BACKGROUND: Data suggest that higher doses of vancomycin can increase the risk of nephrotoxicity. No study has been undertaken to determine the pharmacodynamic index (ie, the area under the curve [AUC] or the trough value) that best describes the relationship between vancomycin exposure and onset of nephrotoxicity.

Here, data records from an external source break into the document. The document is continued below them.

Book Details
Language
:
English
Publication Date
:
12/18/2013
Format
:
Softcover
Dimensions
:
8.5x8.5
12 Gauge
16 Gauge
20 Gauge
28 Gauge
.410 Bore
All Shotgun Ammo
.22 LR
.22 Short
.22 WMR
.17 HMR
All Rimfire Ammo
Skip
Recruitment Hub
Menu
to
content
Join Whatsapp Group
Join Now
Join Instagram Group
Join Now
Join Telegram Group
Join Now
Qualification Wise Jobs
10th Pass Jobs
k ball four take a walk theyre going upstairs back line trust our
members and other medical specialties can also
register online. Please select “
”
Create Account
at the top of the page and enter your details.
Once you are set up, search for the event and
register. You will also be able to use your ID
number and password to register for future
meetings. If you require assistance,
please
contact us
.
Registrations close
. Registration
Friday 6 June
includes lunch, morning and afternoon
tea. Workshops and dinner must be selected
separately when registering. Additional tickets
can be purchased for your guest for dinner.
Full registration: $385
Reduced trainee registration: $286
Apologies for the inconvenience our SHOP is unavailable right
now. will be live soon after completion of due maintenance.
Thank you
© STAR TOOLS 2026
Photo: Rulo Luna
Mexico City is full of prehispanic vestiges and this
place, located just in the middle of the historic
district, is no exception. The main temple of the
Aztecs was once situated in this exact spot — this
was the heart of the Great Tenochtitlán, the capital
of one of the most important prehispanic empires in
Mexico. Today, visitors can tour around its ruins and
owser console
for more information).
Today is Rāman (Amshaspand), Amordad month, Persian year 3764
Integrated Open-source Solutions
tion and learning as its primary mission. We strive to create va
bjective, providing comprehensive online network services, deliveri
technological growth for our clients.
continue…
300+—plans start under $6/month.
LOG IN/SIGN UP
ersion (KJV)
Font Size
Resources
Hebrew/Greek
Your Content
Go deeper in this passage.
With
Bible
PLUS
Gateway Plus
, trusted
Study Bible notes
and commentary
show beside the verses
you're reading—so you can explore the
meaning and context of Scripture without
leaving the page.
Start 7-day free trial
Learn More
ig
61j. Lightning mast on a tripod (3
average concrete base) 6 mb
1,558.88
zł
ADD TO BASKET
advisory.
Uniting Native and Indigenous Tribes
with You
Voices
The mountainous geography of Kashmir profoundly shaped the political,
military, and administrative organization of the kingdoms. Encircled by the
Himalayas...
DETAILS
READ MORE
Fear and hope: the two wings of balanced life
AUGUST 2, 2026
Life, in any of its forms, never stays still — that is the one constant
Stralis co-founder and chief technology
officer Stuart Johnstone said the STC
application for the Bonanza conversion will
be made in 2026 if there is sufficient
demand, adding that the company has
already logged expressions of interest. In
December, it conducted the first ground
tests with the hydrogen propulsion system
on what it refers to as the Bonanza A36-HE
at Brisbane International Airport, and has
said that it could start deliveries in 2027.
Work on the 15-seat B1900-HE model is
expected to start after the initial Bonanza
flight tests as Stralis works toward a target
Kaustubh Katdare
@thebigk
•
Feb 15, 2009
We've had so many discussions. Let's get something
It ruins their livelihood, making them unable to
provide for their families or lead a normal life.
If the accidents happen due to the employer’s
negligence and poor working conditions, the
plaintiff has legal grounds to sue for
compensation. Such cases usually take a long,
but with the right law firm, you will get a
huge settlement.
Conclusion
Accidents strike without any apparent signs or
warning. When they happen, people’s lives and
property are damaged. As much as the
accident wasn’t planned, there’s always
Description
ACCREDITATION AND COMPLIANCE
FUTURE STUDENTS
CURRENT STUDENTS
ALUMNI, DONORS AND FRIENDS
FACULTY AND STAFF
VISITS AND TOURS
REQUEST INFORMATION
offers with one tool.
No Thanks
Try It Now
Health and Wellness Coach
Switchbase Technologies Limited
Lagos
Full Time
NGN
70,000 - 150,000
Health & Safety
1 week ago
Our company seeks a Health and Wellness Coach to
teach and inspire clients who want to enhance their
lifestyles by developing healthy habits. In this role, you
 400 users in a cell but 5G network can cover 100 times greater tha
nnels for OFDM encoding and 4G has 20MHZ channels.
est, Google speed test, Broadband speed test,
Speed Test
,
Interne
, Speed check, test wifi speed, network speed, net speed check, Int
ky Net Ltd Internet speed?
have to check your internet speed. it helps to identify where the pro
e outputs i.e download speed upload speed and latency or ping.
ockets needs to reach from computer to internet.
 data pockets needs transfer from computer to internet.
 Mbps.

METHODS: A retrospective study was conducted among patients who received vancomycin for a suspected or proven gram-positive infection during the period from 1 January 2005 through 31 December 2006 at Albany Medical Center Hospital. Patients were included in our study if they (1) were > or =18 years old, (2) had an absolute neutrophil count of > or =1000 cells/mm(3), (3) received vancomycin for >48 h, (4) had 1 vancomycin trough level collected within 96 h of vancomycin therapy, and (5) had a baseline serum creatinine level of <2.0 mg/dL. Patients were excluded if they (1) had a diagnosis of cystic fibrosis, (2) received intravenous contrast dye within 7 days of starting vancomycin or during therapy, or (3) required vasopressor support during therapy. Demographics, comorbid conditions, and treatment data were collected. The highest observed vancomycin trough value within 96 h of initiation of vancomycin therapy and the estimated vancomycin AUC were analyzed as measures of vancomycin exposure. The vancomycin AUC value from 0 to 24 h at steady state (in units of mg x h/L) for each patient was estimated by use of the maximum a posteriori probability Bayesian procedure in ADAPT II. Nephrotoxicity was defined as an increase in serum creatinine level of 0.5 mg/dL or 50%, whichever was greater, following initiation of vancomycin therapy. Logistic and Cox proportional hazards regression models identified the vancomycin pharmacodynamic index that best describes the relationship between vancomycin exposure and toxicity.

RESULTS: During the study period, 166 patients met the inclusion criteria. Both initial vancomycin trough values and 0-24-h at steady state AUC values were associated with nephrotoxicity in the bivariate analyses. However, the vancomycin trough value, modeled as a continuous variable, was the only vancomycin exposure variable associated with nephrotoxicity in the multivariate analyses.

CONCLUSIONS: The results indicate that a vancomycin exposure-toxicity response relationship exists. The vancomycin trough value is the pharmacodynamic index that best describes this association.